"Vertically integrated network operators should not discriminate against competitors in favour of their own downstream business," Kroes told telco lobbyists at a conference in Brussels on Tuesday (30 November).
"We will crack down if some choose to mess up the playing field for others," she warned.
The commissioner has been trying to create a level playing field in the market by allowing smaller network providers to access the 'local loop' – the last stretch of wire between telephone exchanges and people's homes that are generally owned by incumbent firms.
"We are kidding ourselves if we think that non-discrimination remedies have fully eradicated discriminatory behaviour of dominant operators," Kroes, who is a former competition commissioner, continued.

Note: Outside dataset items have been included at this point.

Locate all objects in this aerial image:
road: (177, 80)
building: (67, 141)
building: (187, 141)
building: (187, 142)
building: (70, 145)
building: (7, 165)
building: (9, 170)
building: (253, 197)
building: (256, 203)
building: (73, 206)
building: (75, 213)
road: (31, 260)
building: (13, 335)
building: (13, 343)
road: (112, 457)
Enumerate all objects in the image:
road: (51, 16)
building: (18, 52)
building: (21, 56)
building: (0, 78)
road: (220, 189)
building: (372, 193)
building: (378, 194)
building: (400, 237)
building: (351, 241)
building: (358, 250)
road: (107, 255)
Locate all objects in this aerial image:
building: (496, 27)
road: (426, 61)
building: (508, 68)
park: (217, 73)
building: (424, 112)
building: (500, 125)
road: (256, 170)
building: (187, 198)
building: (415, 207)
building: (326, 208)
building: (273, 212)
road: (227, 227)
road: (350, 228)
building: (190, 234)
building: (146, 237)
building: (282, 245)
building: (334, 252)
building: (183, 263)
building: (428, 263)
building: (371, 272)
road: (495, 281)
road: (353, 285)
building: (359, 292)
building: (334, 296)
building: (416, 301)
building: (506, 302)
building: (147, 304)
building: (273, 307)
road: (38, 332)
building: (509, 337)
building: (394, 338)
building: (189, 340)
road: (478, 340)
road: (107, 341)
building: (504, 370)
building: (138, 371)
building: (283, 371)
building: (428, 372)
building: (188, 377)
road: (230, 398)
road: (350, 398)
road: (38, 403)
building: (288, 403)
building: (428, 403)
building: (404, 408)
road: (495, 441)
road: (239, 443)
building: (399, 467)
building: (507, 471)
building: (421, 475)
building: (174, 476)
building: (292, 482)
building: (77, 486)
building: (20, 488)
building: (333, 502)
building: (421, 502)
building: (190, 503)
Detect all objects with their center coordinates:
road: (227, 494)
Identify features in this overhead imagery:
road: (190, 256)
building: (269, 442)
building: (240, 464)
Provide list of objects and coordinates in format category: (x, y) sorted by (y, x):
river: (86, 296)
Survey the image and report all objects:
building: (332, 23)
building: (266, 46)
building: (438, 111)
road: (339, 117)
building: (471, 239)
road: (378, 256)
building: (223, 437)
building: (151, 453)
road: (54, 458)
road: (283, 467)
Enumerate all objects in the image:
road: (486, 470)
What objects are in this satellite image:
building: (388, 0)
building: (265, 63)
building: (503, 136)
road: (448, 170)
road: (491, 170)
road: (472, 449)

"I urge national regulators not to hesitate to take action against any company found doing this," she added.
The warning comes just one month after Telecom Italia revised its wholesale access prices from 24% to 9.4% after it received a letter from Kroes on 21 October.
Dominant firms have been reluctant to lower their prices, arguing that charging infrastructure to smaller firms is important to spur investments in next generation high-speed fibre networks.
"If the charges for copper are too low, we harm investment in fibre," an industry source explained.
ETNO, an association representing incumbent telecoms operators, said the commissioner had recognised the importance of attracting investment in fibre.
"As highlighted by Vice-President Kroes today, there is a risk that artificially reduced wholesale charges for copper networks will erode the price level on broadband markets, making fibre products less attractive to invest in," the group said in a statement.
In September, the commissioner unveiled plans to regulate access to high-speed networks, the EU executive's so-called Next Generation Networks (NGN) recommendation.
As its name indicates, the recommendation is not legally-binding. Member states are invited to follow the Commission's advice, but there is little chance of forcing a recalcitrant national regulator to implement it.